The beloved movie and novel gets a sequel this season at Biola’s Theatre 21.

Emily Coffey, Arts and Entertainment Editor

Theatre 21’s latest production, “Miss Bennett: Christmas at Pemberley” opens this weekend on Nov. 19. Here is a behind-the-scenes look at the production, which will run into early December. 


The play runs as a sequel to the beloved “Pride & Prejudice. It begins when the Bennett sisters meet again for Christmas at the Pemberley estate. It also introduces a new character, Arthur De Bourgh, a distant cousin of Mr. Darcy, who is close with one of the Bennett sisters. Jane Bingley is far along in her pregnancy, while the rest of the sisters are recently married. 

The play re-introduces Lady Catherine De Bourgh’s daughter, Anne De Bourgh, who is betrothed to marry Arthur De Bourgh. Tension arises when a love triangle forms again between one of the Bennet sisters, Anne and Arthur. Overall, the play is meant to be a heartwarming story of love, family and friendship, exemplified during the holidays. 


The cast and crew are excited to welcome audiences back into Theatre 21 for both a dining experience and a traditional theatre experience. After two months of rehearsals, the cast and crew have shifted focus to perfecting the production. 

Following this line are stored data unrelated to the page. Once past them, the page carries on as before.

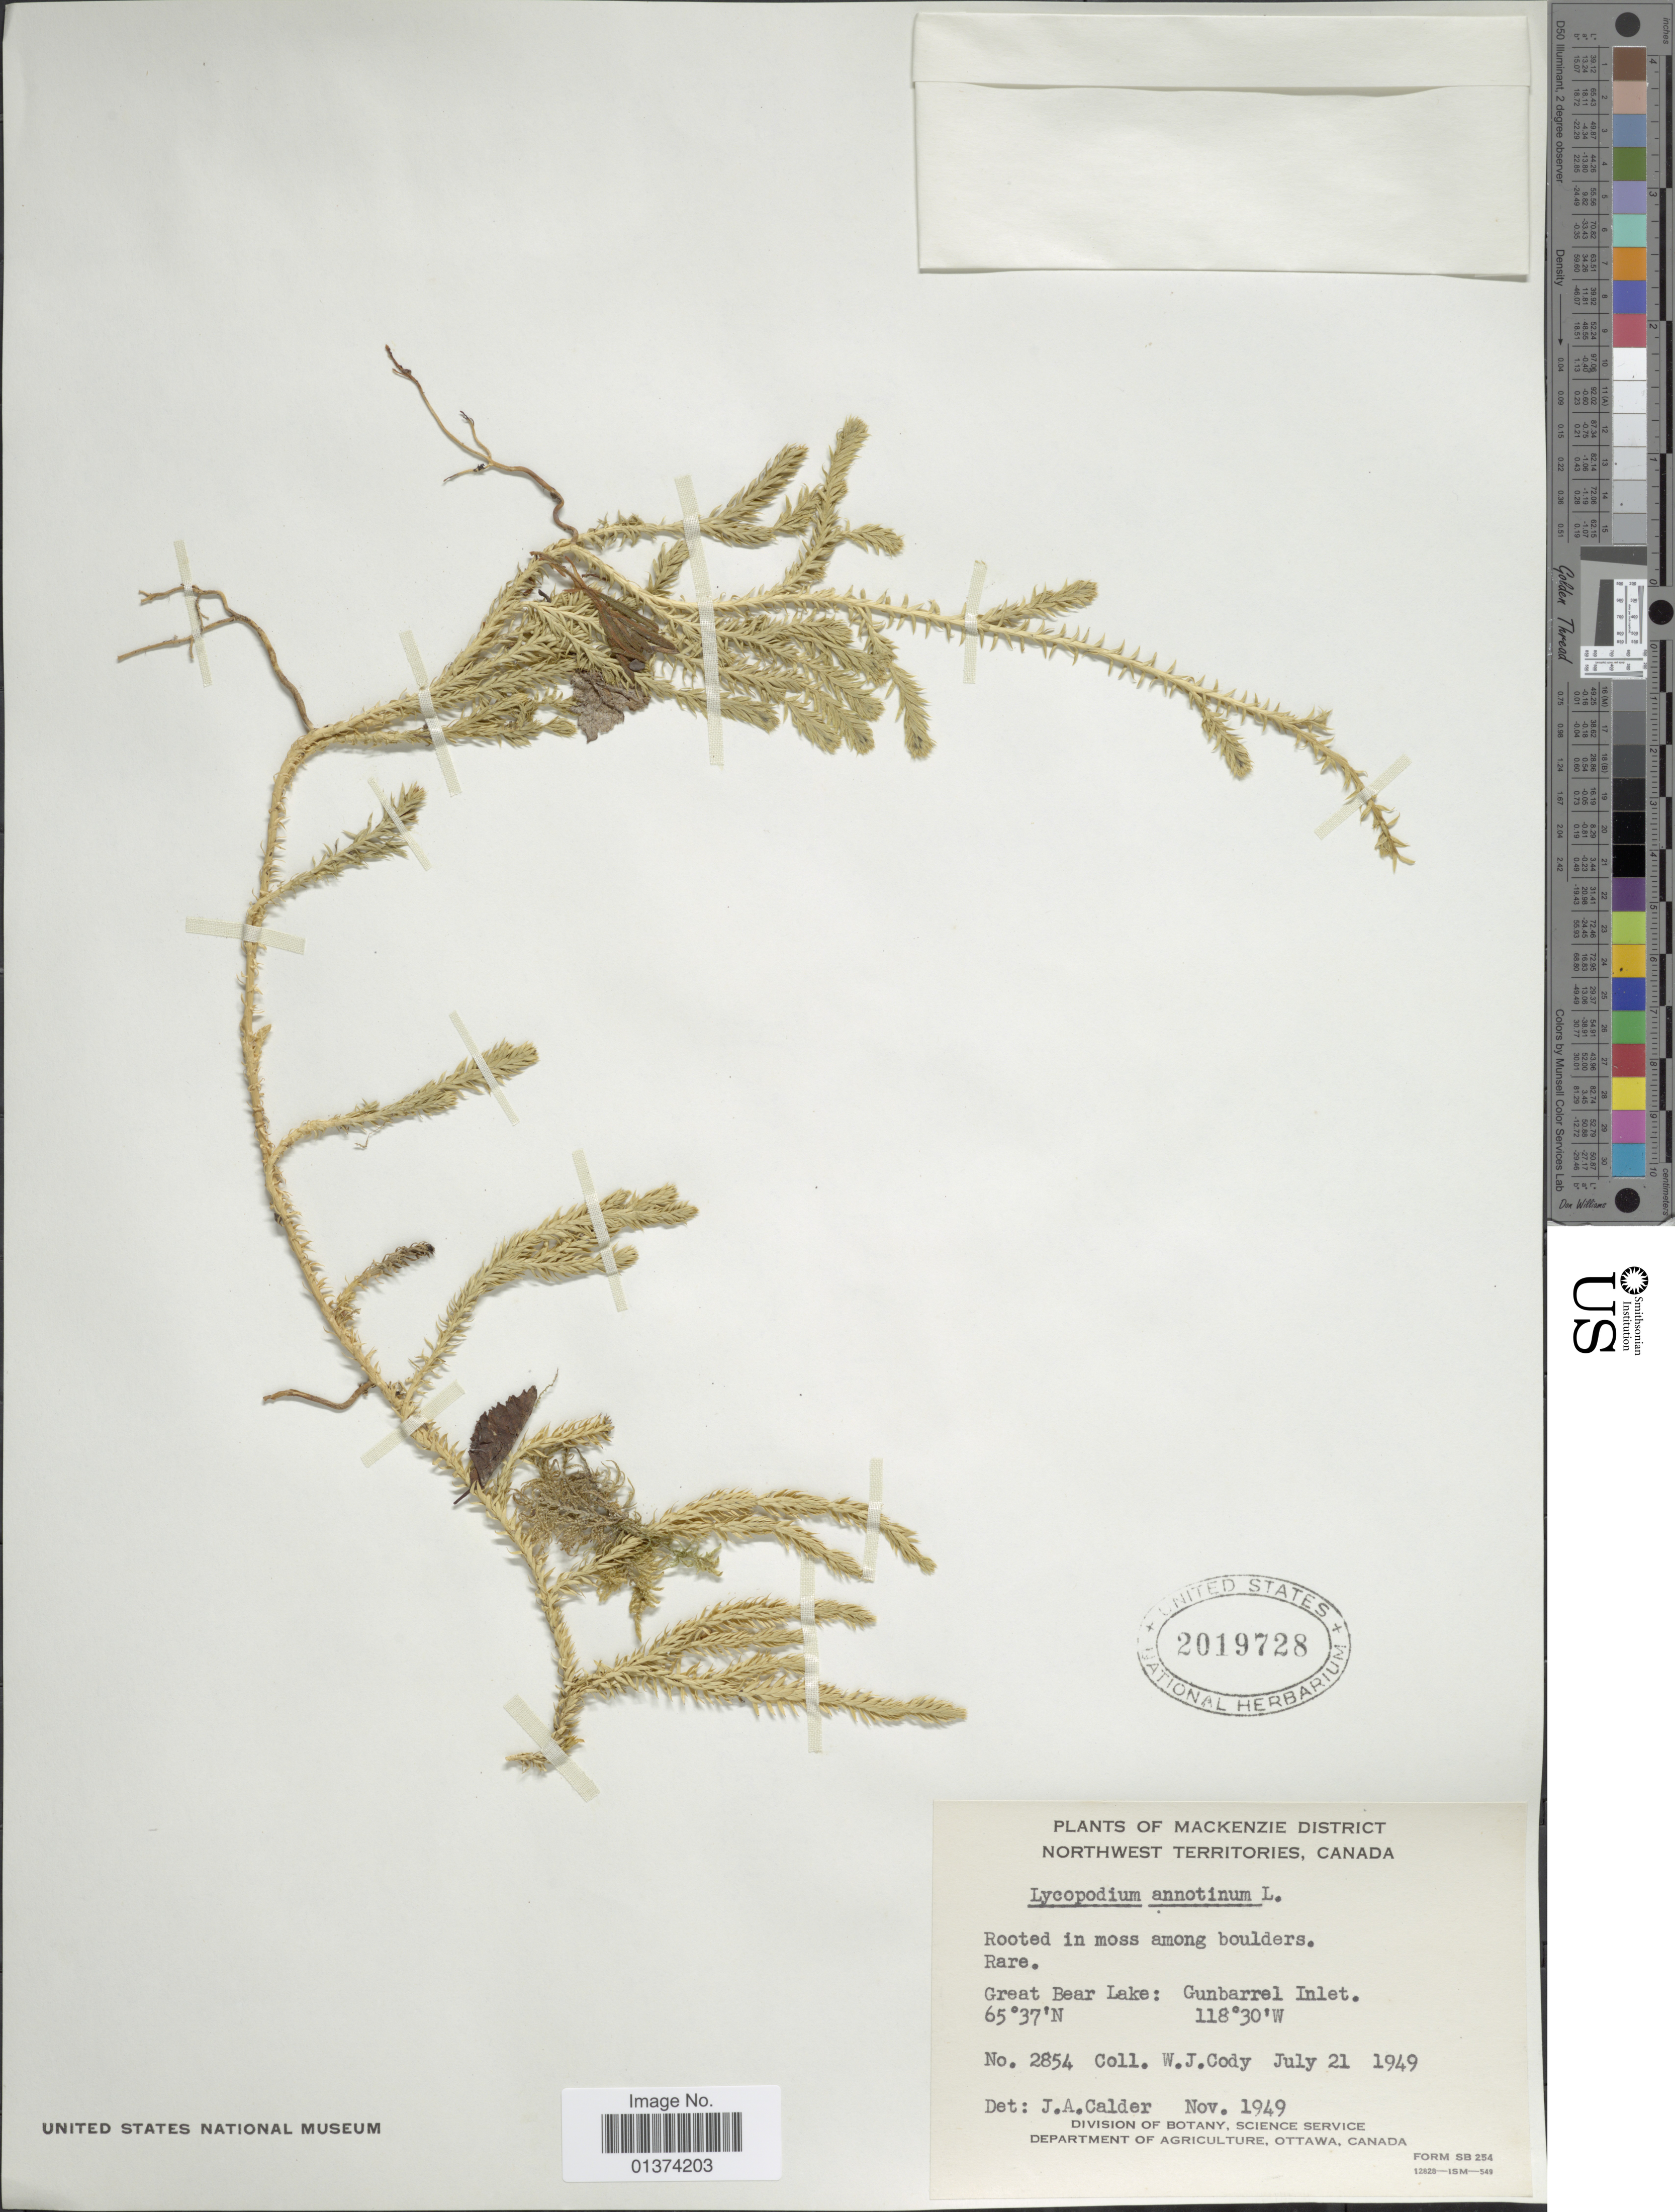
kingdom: Plantae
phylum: Tracheophyta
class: Lycopodiopsida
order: Lycopodiales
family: Lycopodiaceae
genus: Spinulum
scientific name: Spinulum annotinum subsp. annotinum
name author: (L.) A. Haines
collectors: W. Cody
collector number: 2854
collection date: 1949-07-21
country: Canada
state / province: Northwest Territories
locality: Mackenzie District, Great Bear Lake: Gunbarrel Inlet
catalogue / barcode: US 2019728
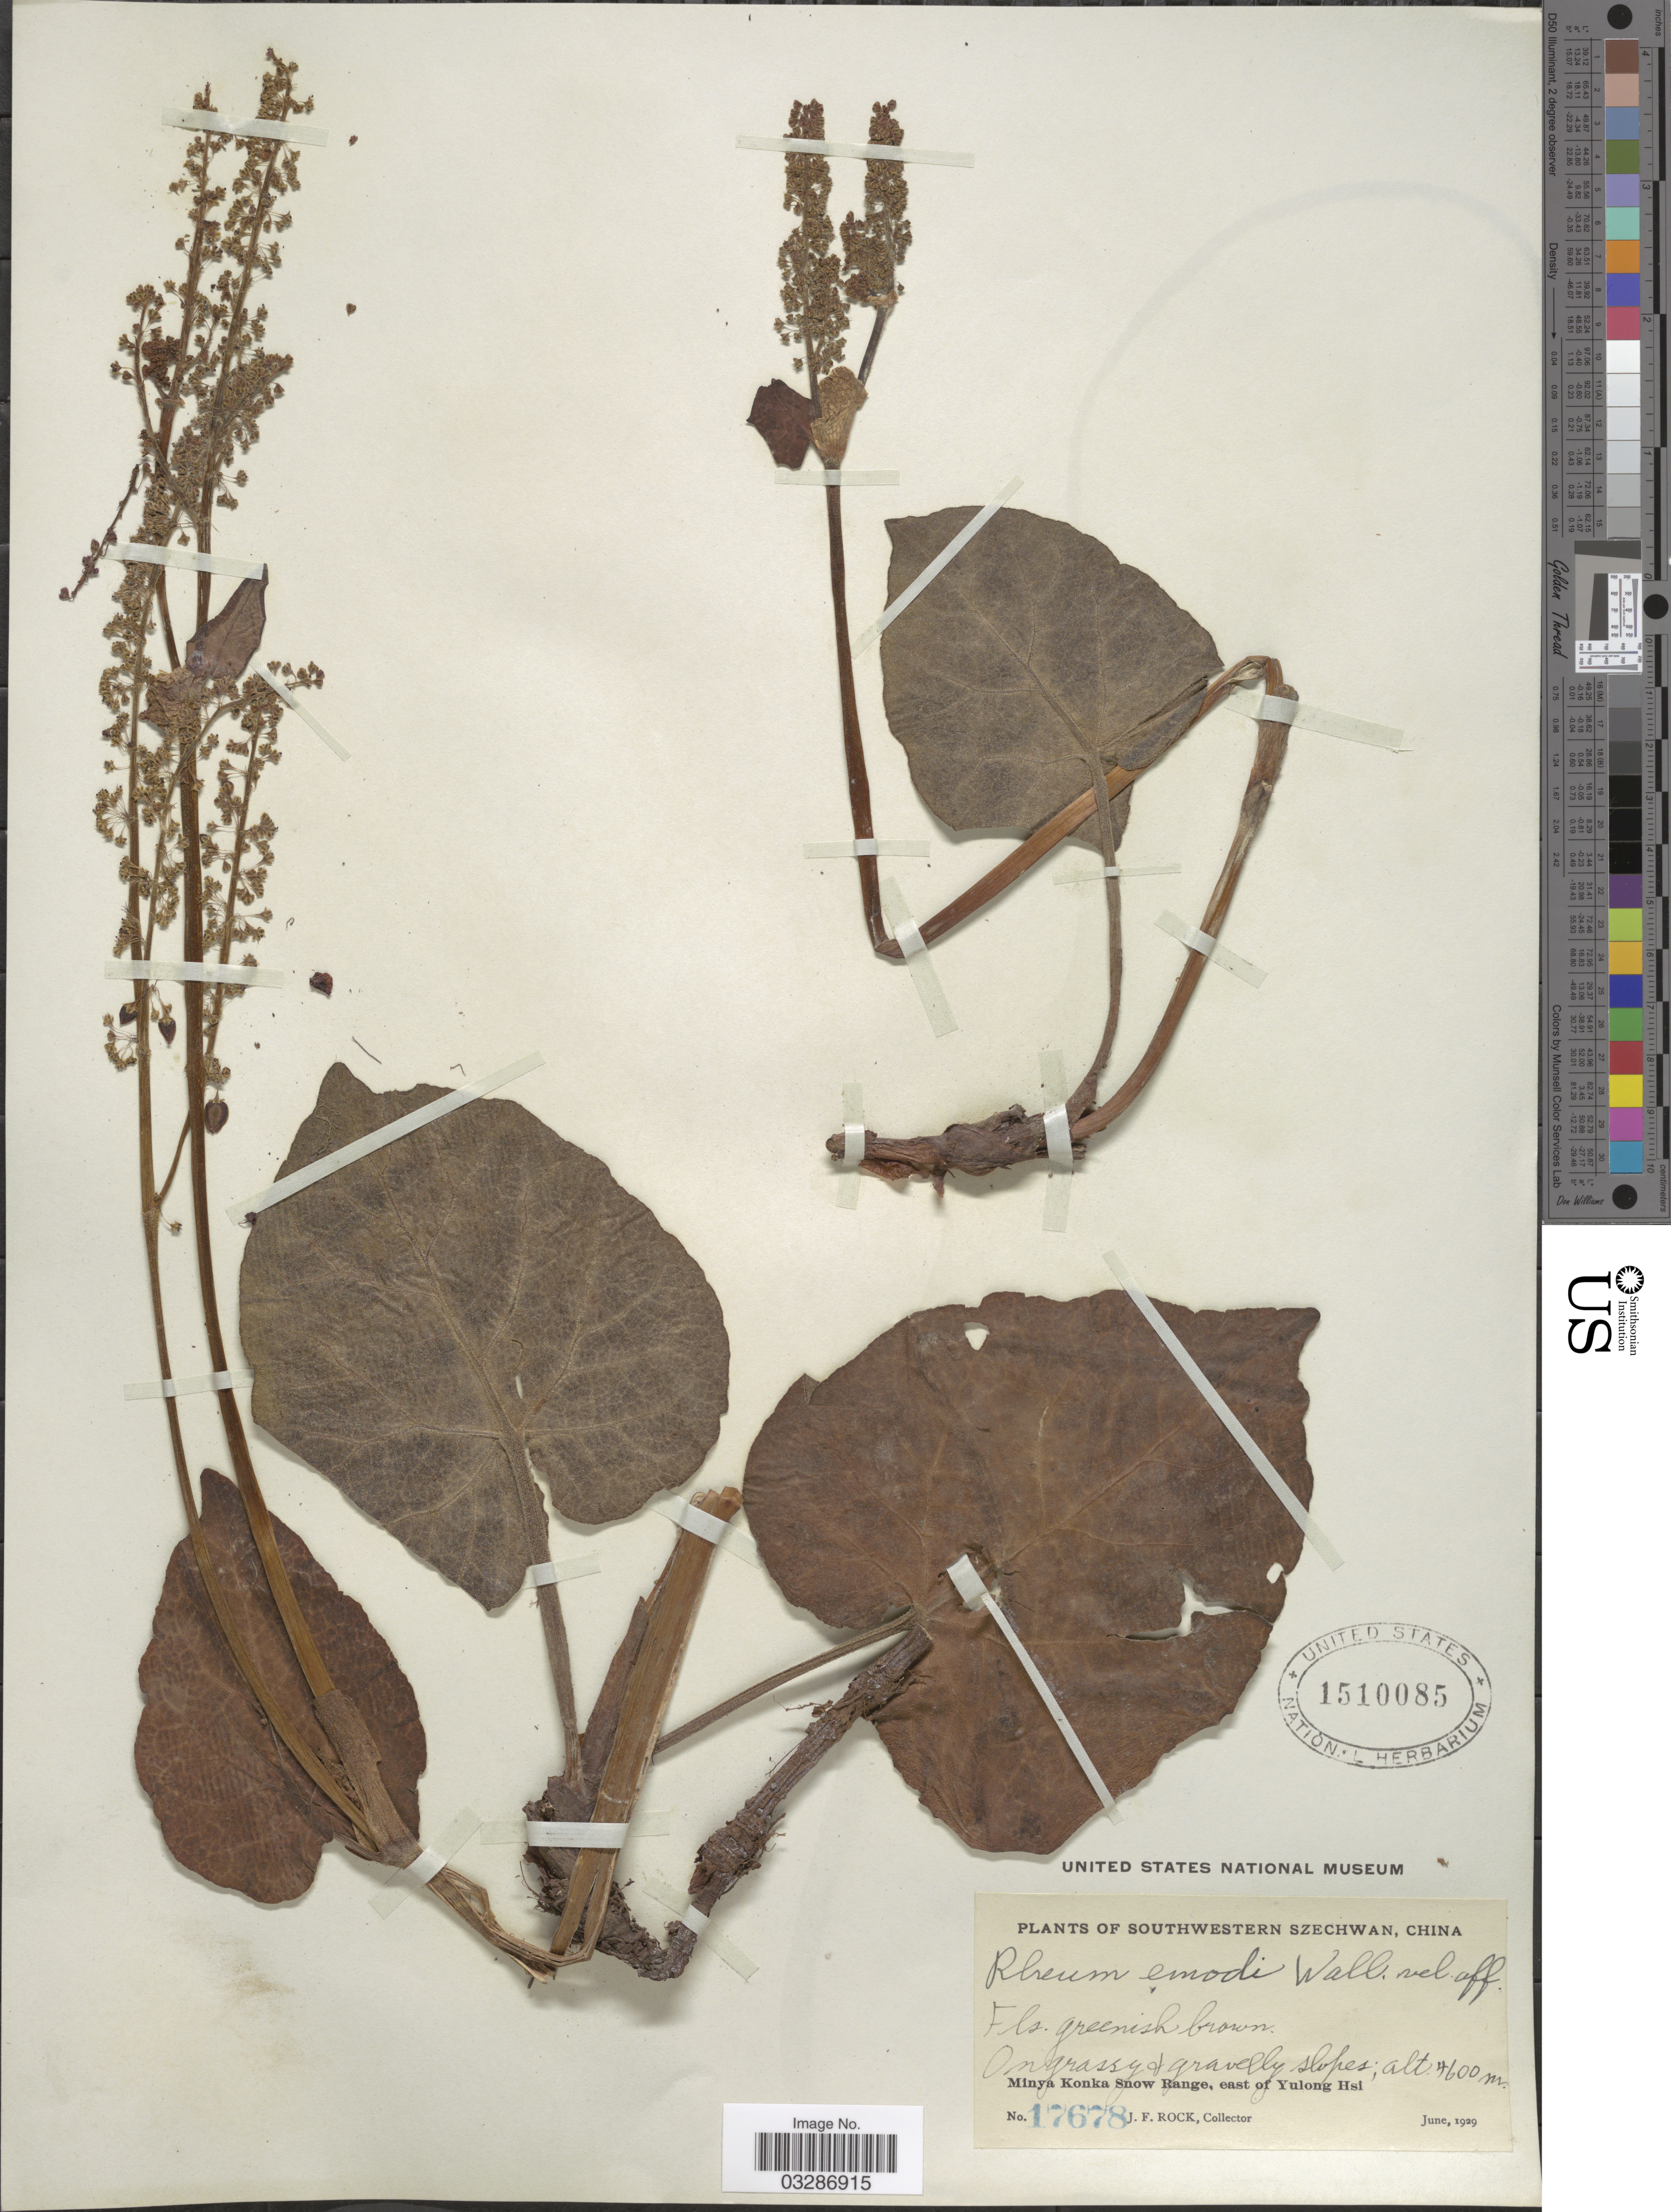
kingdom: Plantae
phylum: Tracheophyta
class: Magnoliopsida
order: Caryophyllales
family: Polygonaceae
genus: Rheum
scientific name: Rheum emodi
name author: Wall.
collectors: J. Rock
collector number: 17678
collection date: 1929-06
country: China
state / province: Sichuan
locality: Southwestern Szechwan. Minya Konka Snow Range, east of Yulong Hsi.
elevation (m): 4600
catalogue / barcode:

“I was also in a virtual play, and we missed out on so much of the chemistry and being there and playing off each other,” said senior communication studies major Seth Johnson. “And we made it work. We made it work. But now being back on stage, it’s so much more rewarding getting to play these characters and interact with other actors and really go for it physically [and] emotionally.” 

The rest of the cast shares Johnson’s excitement for the coming play. However, the cast experienced a small hiccup in the production. For the entirety of rehearsals, the cast ran lines with masks. They are not used to seeing each other’s facial expressions with lines, which could cause laughter to erupt or require them to change their expressions at the last moment. 

“With the precautions when we’re putting in place for COVID, none of my cast has seen each other’s faces,” said director Alicia LeBlanc. “From the nose to chin [for] the entire rehearsal process. The first time they’re going to see that is our final rehearsal before opening night.” 

While the actors reflected this concern, there is still excitement about the opening night, due to their hard work. LeBlanc highlighted the cast’s close bond that has led to a fantastic production experience. 

“I’m really excited for them to have this moment they’ve worked so hard for. [To] just enjoy it and enjoy each other in a different way. I think it [will] be a unique experience,” LeBlanc said.